The panellists for this were;
Ivan Ristic; Director of Engineering, Qualys, Inc.
Marsh Ray; Senior Software Development Engineer, PhoneFactor
Gerv Markham; Governator, Mozilla
Phillip Hallam-Baker; VP and Principal Scientist, Comodo
Overall some great experience here including the guy who wrote ModSecurity and the guy who discovered the TLS renegotiation vulnerability..
The discussion covered the following topics;
Vulnerabilities / Attacks;
– Protocol- based – TLS Renegotiation, weakness in CBC handling on web servers, Crime (TLS compression issue that can result in password exposure), BEAST (Browser Exploit Against SSL/TLS) tool.
– Implementation-based (e.g. mixed content)
– Practice based (certification authority bad practices)
Solutions and Remedies;
– Those currently available (e.g.
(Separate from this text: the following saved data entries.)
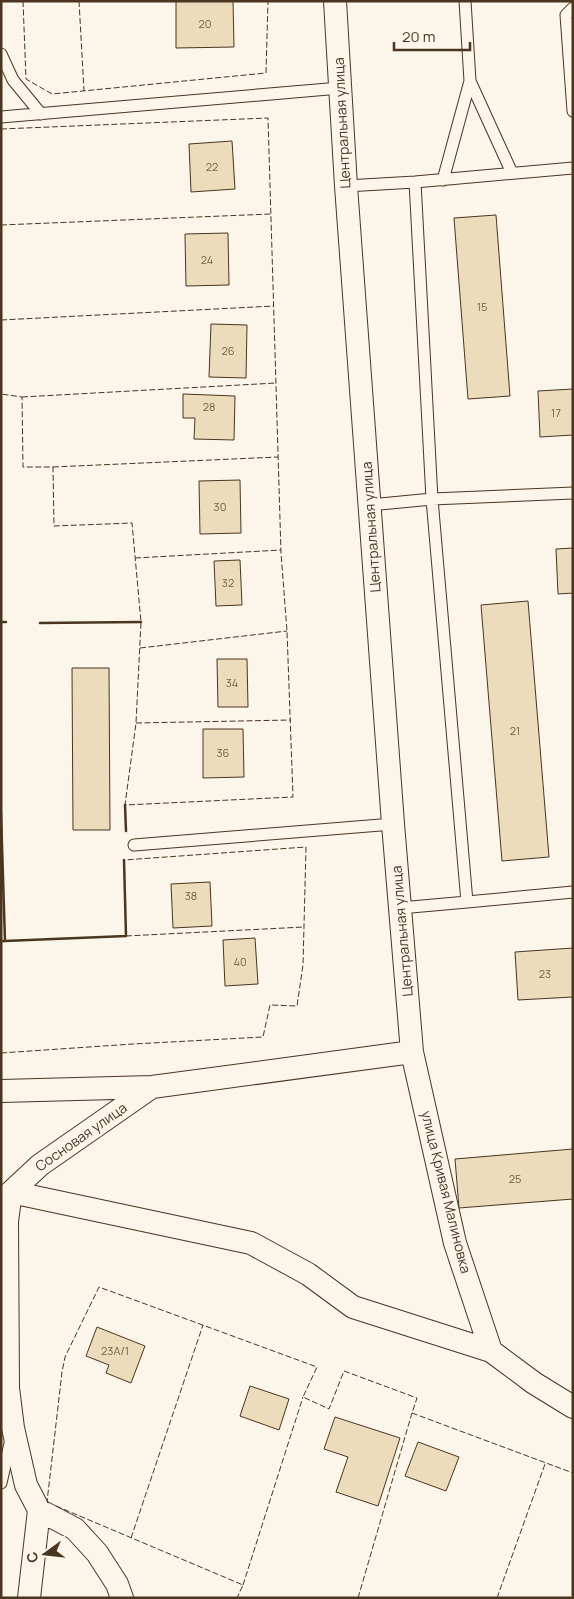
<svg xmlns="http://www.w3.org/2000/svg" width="574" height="1599" viewBox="0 0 574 1599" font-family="Manrope,sans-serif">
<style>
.building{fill:#ecdcbc;stroke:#4a3520}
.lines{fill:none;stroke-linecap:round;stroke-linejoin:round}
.lane-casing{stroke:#4a3520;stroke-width:13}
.street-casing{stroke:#4a3520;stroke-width:24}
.lane{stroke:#fbf6e9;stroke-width:11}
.street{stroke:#fbf6e9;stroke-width:22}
.fence{stroke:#4a3520;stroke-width:1;stroke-dasharray:6 2.5;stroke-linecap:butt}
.wall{stroke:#4a3520;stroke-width:2.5}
.labels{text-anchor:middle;stroke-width:4;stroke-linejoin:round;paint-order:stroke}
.number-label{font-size:11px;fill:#725f47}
.street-label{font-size:14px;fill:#4a3520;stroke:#fbf6e9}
</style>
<rect width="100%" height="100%" fill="#fbf6e9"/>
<path class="building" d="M176,1H233L234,47L176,48Z
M232,141L235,189L191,192L189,144Z
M496,215L510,396L468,399L454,218Z
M228,233L229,285L186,286L185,234Z
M211,324L247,325L246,378L209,377Z
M573,389V435L540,437L538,391Z
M183,394L235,396L234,440L194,439L195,418H183Z
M240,480L241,533L200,534L199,481Z
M573,548V593L558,594L556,549Z
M240,560L242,605L216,606L214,561Z
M528,601L549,857L502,861L481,605Z
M217,659H247L248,707H218Z
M72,668H109L110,830H73Z
M203,729H243L244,777L203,778Z
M210,882L212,926L173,928L171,884Z
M255,938L258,984L225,986L223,940Z
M573,948V997L518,1000L515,952Z
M573,1149V1199L459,1208L455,1159Z
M97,1327L145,1346L131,1383L106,1373L109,1365L86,1356Z
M250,1386L289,1399L279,1430L240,1416Z
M335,1417L400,1438L378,1506L336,1492L348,1457L324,1449Z
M418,1442L459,1457L446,1491L405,1476Z"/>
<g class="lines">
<defs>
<path id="lane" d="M573,8L566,15L573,111
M1,54L13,80L41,114
M470,81L512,173
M1,117L340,88
M443,180L470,81L465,1
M346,186L415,182L573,168
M370,505L432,499L573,493
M134,845L393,824
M467,902L573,892
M400,908L467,902L432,499L415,182
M1,1483L11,1439"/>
<path id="street" d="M335,1L346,186L393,824L412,1052L455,1243L491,1351L534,1383L573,1407
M1,1091L152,1087L412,1052
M11,1192L251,1243L308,1274L353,1307L491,1351
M29,1598L39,1510
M122,1598L117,1584L97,1553L75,1529L39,1510L26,1485L13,1428L8,1388L7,1221L11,1192L40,1165L152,1087"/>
</defs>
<use href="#lane" class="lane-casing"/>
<use href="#street" class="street-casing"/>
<use href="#lane" class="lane"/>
<use href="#street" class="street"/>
<path class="fence" d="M23,1L26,79L52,94L266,73L268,1
M79,1L84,91
M1,129L268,118L281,553L287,631L293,797L125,805L136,723L141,622L132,523L54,526L53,467H23L22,397L1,394
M1,225L271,214
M1,320L274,306
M22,397L276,383
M53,467L278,457
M135,558L281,550
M140,648L287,631
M136,723L291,720
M126,936L304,927
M1,1053L133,1044L263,1037L270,1005L297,1006L303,965L306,847L124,860
M49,1503L47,1502L62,1372L65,1357L99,1287L317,1367L303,1397L329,1409L344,1371L417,1398L412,1413L573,1473
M56,1506L243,1585L237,1598
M131,1538L203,1325
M243,1585L303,1397
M358,1598L412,1413
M497,1598L545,1464"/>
<path class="wall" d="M1,622H6
M40,623L141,622
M125,805L126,831
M1,814L5,941H1
M5,941L126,936L124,860"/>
</g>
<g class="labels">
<g class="number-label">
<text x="205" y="28">20</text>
<text x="212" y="171">22</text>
<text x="207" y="264">24</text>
<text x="482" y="311">15</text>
<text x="228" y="355">26</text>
<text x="209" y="411">28</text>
<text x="556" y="417">17</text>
<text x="220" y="511">30</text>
<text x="228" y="587">32</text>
<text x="232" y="687">34</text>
<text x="515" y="735">21</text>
<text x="223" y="757">36</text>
<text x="191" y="900">38</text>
<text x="240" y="966">40</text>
<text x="545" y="978">23</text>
<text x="515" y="1183">25</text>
<text x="115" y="1355">23А/1</text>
</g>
<g class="street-label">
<text transform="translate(342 123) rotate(-93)" y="5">Центральная улица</text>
<text transform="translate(371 527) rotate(-94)" y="5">Центральная улица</text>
<text transform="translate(402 931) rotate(-95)" y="5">Центральная улица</text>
<text transform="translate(81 1137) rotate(-35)" y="5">Сосновая улица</text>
<text transform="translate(446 1192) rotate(76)" y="5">улица Кривая Малиновка</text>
</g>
</g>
<rect width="574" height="1599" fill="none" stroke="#4a3520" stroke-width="5"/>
<g transform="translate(45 1554) rotate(255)" stroke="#fbf6e9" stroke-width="4" paint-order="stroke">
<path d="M0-4L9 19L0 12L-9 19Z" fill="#4a3520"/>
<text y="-8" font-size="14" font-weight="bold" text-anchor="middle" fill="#4a3520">С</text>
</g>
<path d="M394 42v8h76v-8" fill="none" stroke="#4a3520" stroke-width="2.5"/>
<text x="402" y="42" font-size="15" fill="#4a3520" stroke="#fbf6e9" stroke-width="4" paint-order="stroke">20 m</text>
</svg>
RC4 with TLS 1.0)
- DV, OV and EV = Domain-Validated, Organization Validated, and Extended Validation SSL Certificates
– Those in Development / Deployment
- Online Certificate Status Protocol (OCSP) Stapling
- HTTP Strict Transport Security (HSTS) – HTTP header that says from now on only connect to this site with HTTPS, never HTTP.
- Content Security Policy (CSP) – way to manage the content you will accept from web sites based on declarative content statements in the headers.
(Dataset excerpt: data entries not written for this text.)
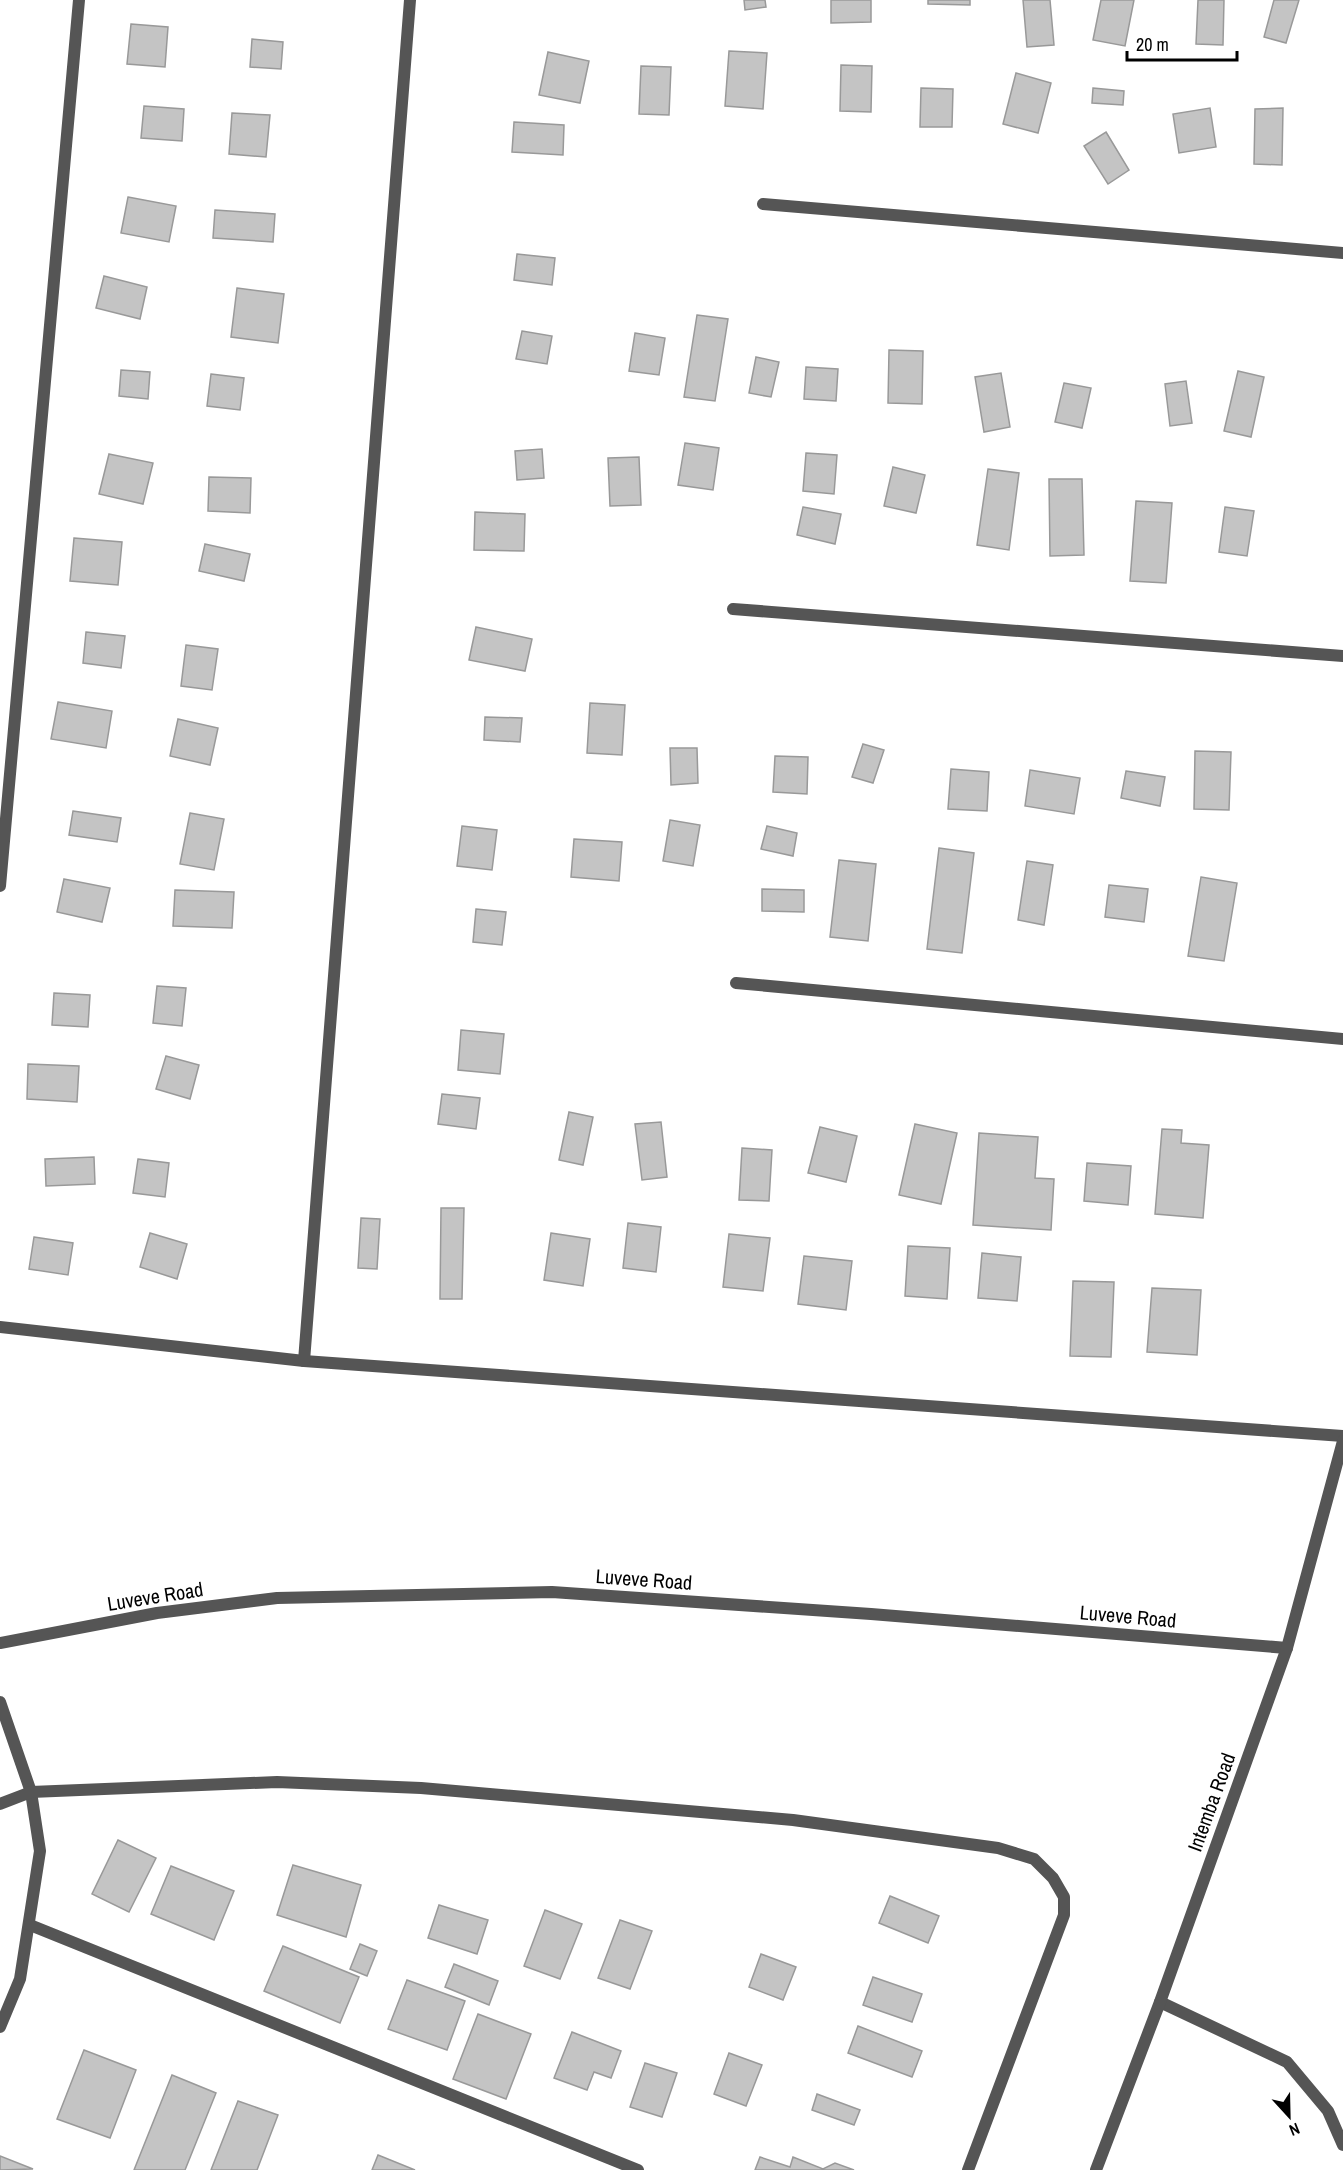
<svg xmlns="http://www.w3.org/2000/svg" width="1343" height="2170" viewBox="0 0 1343 2170" font-family="'Archivo Narrow',sans-serif">
<rect width="100%" height="100%" fill="#fff"/>
<!-- building -->
<g fill="#c4c4c4" stroke="#999" stroke-width="1.5">
<path d="M744,0H765L766,7L745,10Z"/>
<path d="M831,0H871V22L831,23Z"/>
<path d="M928,0H970V5L928,4Z"/>
<path d="M1023,0H1050L1054,45L1027,47Z"/>
<path d="M1101,0H1134L1125,46L1093,40Z"/>
<path d="M1198,0H1224L1223,45L1196,44Z"/>
<path d="M1274,0H1299L1286,43L1264,37Z"/>
<path d="M131,24L168,27L165,67L127,64Z"/>
<path d="M252,39L283,42L281,69L250,67Z"/>
<path d="M729,51L767,53L763,109L725,106Z"/>
<path d="M548,52L589,61L580,103L539,95Z"/>
<path d="M841,65L872,66L871,112L840,111Z"/>
<path d="M641,66L671,67L669,115L639,114Z"/>
<path d="M1016,73L1051,83L1038,133L1003,124Z"/>
<path d="M921,88L953,89L952,127H920Z"/>
<path d="M1093,88L1124,91L1123,105L1092,103Z"/>
<path d="M144,106L184,109L182,141L141,138Z"/>
<path d="M1210,108L1216,147L1179,153L1173,114Z"/>
<path d="M1283,108L1282,165L1254,164L1255,109Z"/>
<path d="M232,113L270,115L266,157L229,154Z"/>
<path d="M514,122L564,125L563,155L512,152Z"/>
<path d="M1106,132L1129,170L1108,184L1084,146Z"/>
<path d="M128,197L176,206L169,242L121,233Z"/>
<path d="M215,210L275,214L273,242L213,238Z"/>
<path d="M517,254L555,258L552,285L514,280Z"/>
<path d="M104,276L147,287L140,319L96,308Z"/>
<path d="M237,288L284,294L278,343L231,337Z"/>
<path d="M697,315L728,319L715,401L684,397Z"/>
<path d="M522,331L552,336L547,364L516,359Z"/>
<path d="M635,333L665,338L659,375L629,371Z"/>
<path d="M889,350L923,351L922,404L888,403Z"/>
<path d="M756,357L779,362L771,397L749,393Z"/>
<path d="M806,367L838,369L836,401L804,399Z"/>
<path d="M121,370L150,372L148,399L119,396Z"/>
<path d="M1238,371L1264,377L1251,437L1224,431Z"/>
<path d="M1001,373L1010,427L984,432L975,377Z"/>
<path d="M211,374L244,378L240,410L207,406Z"/>
<path d="M1186,381L1192,423L1170,426L1165,384Z"/>
<path d="M1064,383L1091,388L1082,428L1055,422Z"/>
<path d="M685,443L719,448L713,490L678,485Z"/>
<path d="M542,449L544,478L517,480L515,451Z"/>
<path d="M806,453L837,455L834,494L803,491Z"/>
<path d="M109,454L153,463L143,504L99,494Z"/>
<path d="M639,457L641,505L610,506L608,458Z"/>
<path d="M893,467L925,475L916,513L884,506Z"/>
<path d="M988,469L1019,473L1009,550L977,545Z"/>
<path d="M209,477L251,478L250,513L208,511Z"/>
<path d="M1049,479H1082L1084,555L1050,556Z"/>
<path d="M1136,501L1172,503L1166,583L1130,581Z"/>
<path d="M803,507L841,514L835,544L797,535Z"/>
<path d="M1225,507L1254,511L1247,556L1219,552Z"/>
<path d="M475,512L525,514L524,551L474,550Z"/>
<path d="M74,538L122,542L118,585L70,581Z"/>
<path d="M205,544L250,554L244,581L199,571Z"/>
<path d="M476,627L532,639L525,671L469,660Z"/>
<path d="M86,632L125,636L121,668L83,663Z"/>
<path d="M186,645L218,649L212,690L181,686Z"/>
<path d="M58,702L112,711L106,748L51,739Z"/>
<path d="M590,703L625,705L622,755L587,753Z"/>
<path d="M485,717L522,718L520,742L484,740Z"/>
<path d="M178,719L218,728L210,765L170,756Z"/>
<path d="M863,744L884,750L873,783L852,777Z"/>
<path d="M670,748H697L698,783L671,785Z"/>
<path d="M1195,751L1231,752L1229,810L1194,809Z"/>
<path d="M775,756L808,757L807,794L773,792Z"/>
<path d="M951,769L989,772L987,811L948,809Z"/>
<path d="M1030,770L1080,778L1074,814L1025,806Z"/>
<path d="M1126,771L1165,777L1160,806L1121,798Z"/>
<path d="M73,811L121,818L117,842L69,835Z"/>
<path d="M190,813L224,819L214,870L180,864Z"/>
<path d="M670,820L700,825L693,866L663,861Z"/>
<path d="M462,826L497,830L492,870L457,866Z"/>
<path d="M767,826L797,833L793,856L761,849Z"/>
<path d="M574,839L622,842L619,881L571,877Z"/>
<path d="M939,848L974,853L962,953L927,949Z"/>
<path d="M839,860L876,864L868,941L830,937Z"/>
<path d="M1027,861L1053,865L1044,925L1018,920Z"/>
<path d="M1201,877L1237,883L1224,961L1188,956Z"/>
<path d="M64,879L110,888L102,922L57,912Z"/>
<path d="M1109,885L1148,889L1144,922L1105,917Z"/>
<path d="M762,889L804,890V912L762,911Z"/>
<path d="M175,890L234,892L232,928L173,926Z"/>
<path d="M476,909L506,912L502,945L473,942Z"/>
<path d="M157,986L186,988L182,1026L153,1023Z"/>
<path d="M54,993L90,995L88,1027L52,1025Z"/>
<path d="M461,1030L504,1034L500,1074L458,1070Z"/>
<path d="M166,1056L199,1065L190,1099L156,1089Z"/>
<path d="M28,1064L79,1066L77,1102L27,1099Z"/>
<path d="M442,1094L480,1098L476,1129L438,1124Z"/>
<path d="M569,1112L593,1117L583,1165L559,1160Z"/>
<path d="M661,1122L667,1177L642,1180L635,1124Z"/>
<path d="M915,1124L957,1133L941,1204L899,1195Z"/>
<path d="M820,1127L857,1136L846,1182L808,1173Z"/>
<path d="M1162,1129L1182,1130L1181,1143L1209,1145L1203,1218L1155,1214Z"/>
<path d="M979,1133L1038,1137L1035,1178L1054,1179L1051,1230L973,1225Z"/>
<path d="M742,1148L772,1150L769,1201L739,1200Z"/>
<path d="M94,1157L95,1184L46,1186L45,1159Z"/>
<path d="M138,1159L169,1163L165,1197L133,1193Z"/>
<path d="M1087,1163L1131,1166L1128,1205L1084,1201Z"/>
<path d="M441,1208H464L462,1299H440Z"/>
<path d="M361,1218L380,1219L377,1269L358,1268Z"/>
<path d="M628,1223L661,1227L656,1272L623,1268Z"/>
<path d="M150,1233L187,1244L177,1279L140,1267Z"/>
<path d="M551,1233L590,1239L583,1286L544,1280Z"/>
<path d="M729,1234L770,1238L763,1291L723,1287Z"/>
<path d="M34,1237L73,1243L68,1275L29,1269Z"/>
<path d="M908,1246L950,1248L947,1299L905,1296Z"/>
<path d="M982,1253L1021,1257L1017,1301L978,1298Z"/>
<path d="M804,1256L852,1261L846,1310L798,1304Z"/>
<path d="M1073,1281L1114,1282L1111,1357L1070,1356Z"/>
<path d="M1152,1288L1201,1290L1197,1355L1147,1352Z"/>
<path d="M118,1840L156,1858L129,1912L92,1894Z"/>
<path d="M293,1865L361,1885L346,1937L277,1915Z"/>
<path d="M171,1866L234,1891L214,1940L151,1914Z"/>
<path d="M890,1896L939,1916L928,1943L879,1923Z"/>
<path d="M439,1905L488,1920L477,1954L428,1938Z"/>
<path d="M545,1910L582,1924L560,1979L524,1966Z"/>
<path d="M620,1920L652,1931L630,1989L598,1978Z"/>
<path d="M360,1944L377,1951L367,1976L350,1969Z"/>
<path d="M283,1946L359,1977L340,2023L264,1991Z"/>
<path d="M761,1954L796,1967L783,2000L749,1987Z"/>
<path d="M454,1964L498,1981L489,2005L445,1987Z"/>
<path d="M873,1977L922,1994L912,2022L863,2005Z"/>
<path d="M407,1980L465,2001L447,2050L388,2029Z"/>
<path d="M478,2014L531,2034L506,2099L453,2079Z"/>
<path d="M858,2026L922,2051L912,2077L848,2053Z"/>
<path d="M572,2032L621,2051L611,2078L594,2072L587,2090L554,2078Z"/>
<path d="M84,2050L136,2070L110,2138L57,2119Z"/>
<path d="M729,2053L762,2065L746,2106L714,2094Z"/>
<path d="M645,2063L677,2073L662,2117L630,2107Z"/>
<path d="M172,2075L216,2093L185,2170H134Z"/>
<path d="M817,2094L860,2110L854,2125L812,2110Z"/>
<path d="M238,2101L278,2115L257,2170H211Z"/>
<path d="M378,2155L415,2170H372Z"/>
<path d="M0,2156L33,2169L0,2170Z"/>
<path d="M760,2157L790,2167L793,2157L823,2169L835,2163L854,2170H755Z"/>
</g>
<g fill="none" stroke-linecap="round" stroke-linejoin="round">
<!-- service -->
<path stroke="#555" stroke-width="12" d="M1160,2002L1287,2062L1328,2111L1343,2145"/>
<!-- minor -->
<g stroke="#555" stroke-width="12">
<path d="M763,204L1343,253"/>
<path d="M733,609L1343,656"/>
<path d="M0,886L79,0"/>
<path d="M736,983L1343,1039"/>
<path d="M0,1327L304,1361L1343,1436"/>
<path d="M304,1361L410,0"/>
<path d="M0,1702L31,1792L40,1851L20,1979L0,2027"/>
<path d="M0,1804L31,1792L277,1782L421,1788L793,1820L998,1848L1034,1859L1053,1878L1064,1897V1915L968,2170"/>
<path d="M30,1925L638,2170"/>
</g>
<!-- tertiary -->
<g stroke="#555" stroke-width="12">
<path d="M0,1643L157,1613L277,1598L552,1592L871,1614L1287,1648"/>
<path d="M1096,2170L1160,2002L1287,1648L1343,1441"/>
</g>
</g>
<g text-anchor="middle" dominant-baseline="central" stroke-width="4.5" stroke-linejoin="round" paint-order="stroke">
<!-- street labels -->
<g font-size="20" fill="#000" stroke="#fff">
<text transform="translate(644 1579) rotate(4)">Luveve Road</text>
<text transform="translate(155 1596) rotate(-9)">Luveve Road</text>
<text transform="translate(1128 1616) rotate(5)">Luveve Road</text>
<text transform="translate(1211 1802) rotate(-70)">Intemba Road</text>
</g>
</g>
<!-- north arrow -->
<g transform="translate(1289 2116) rotate(158)" stroke="#ffffff" stroke-width="4.5" paint-order="stroke">
<path d="M0-4.5L10 22L0 15L-10 22Z" fill="#000000"/>
<text y="-9" font-size="16" font-weight="bold" text-anchor="middle" fill="#000000">N</text>
</g>
<!-- scale -->
<path d="M1127 51v9h110v-9" fill="none" stroke="#000000" stroke-width="3"/>
<text x="1136" y="51" font-size="18" fill="#000000" stroke="#ffffff" stroke-width="4.5" paint-order="stroke">20 m</text>
</svg>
- Improved security and audit requirements for CAs (certificate authorities)
– Those being Discussed (DANE, CAA, CT etc.)
- DANE – DNS based Authentication of Named Entities
- CAA – Certificate Authority Authorization (DNS Resource Record)
- CT – Certificate Transparency (Issuance Logging)
Summary / Take away points;
– Check Systems (Your Own and Those of Others) – Can go to https://www.SSLlabs.com and enter a URL to test its level of TLS/SSL
– Analyse Code and Configurations for Vulnerabilities
– “Tweak” System Configurations and Code
– Support Implementation of Newer Versions of TLS and other emerging Protocols
– Patch and/or Replace Systems
– Web Security based on SSL/TLS Continues to Evolve and Improve
Overall this was an interesting and thought provoking discussion. However, as is often the case, putting a bunch of passionate, opinionated and knowledgeable geeks on a discussion panel together resulted in a somewhat rambling debate. This was very hard to capture / document in any detail, but hopefully the comments highlighting some current vulnerabilities and remedies being looked at will provide a starting point for you to do some further research if you are interested.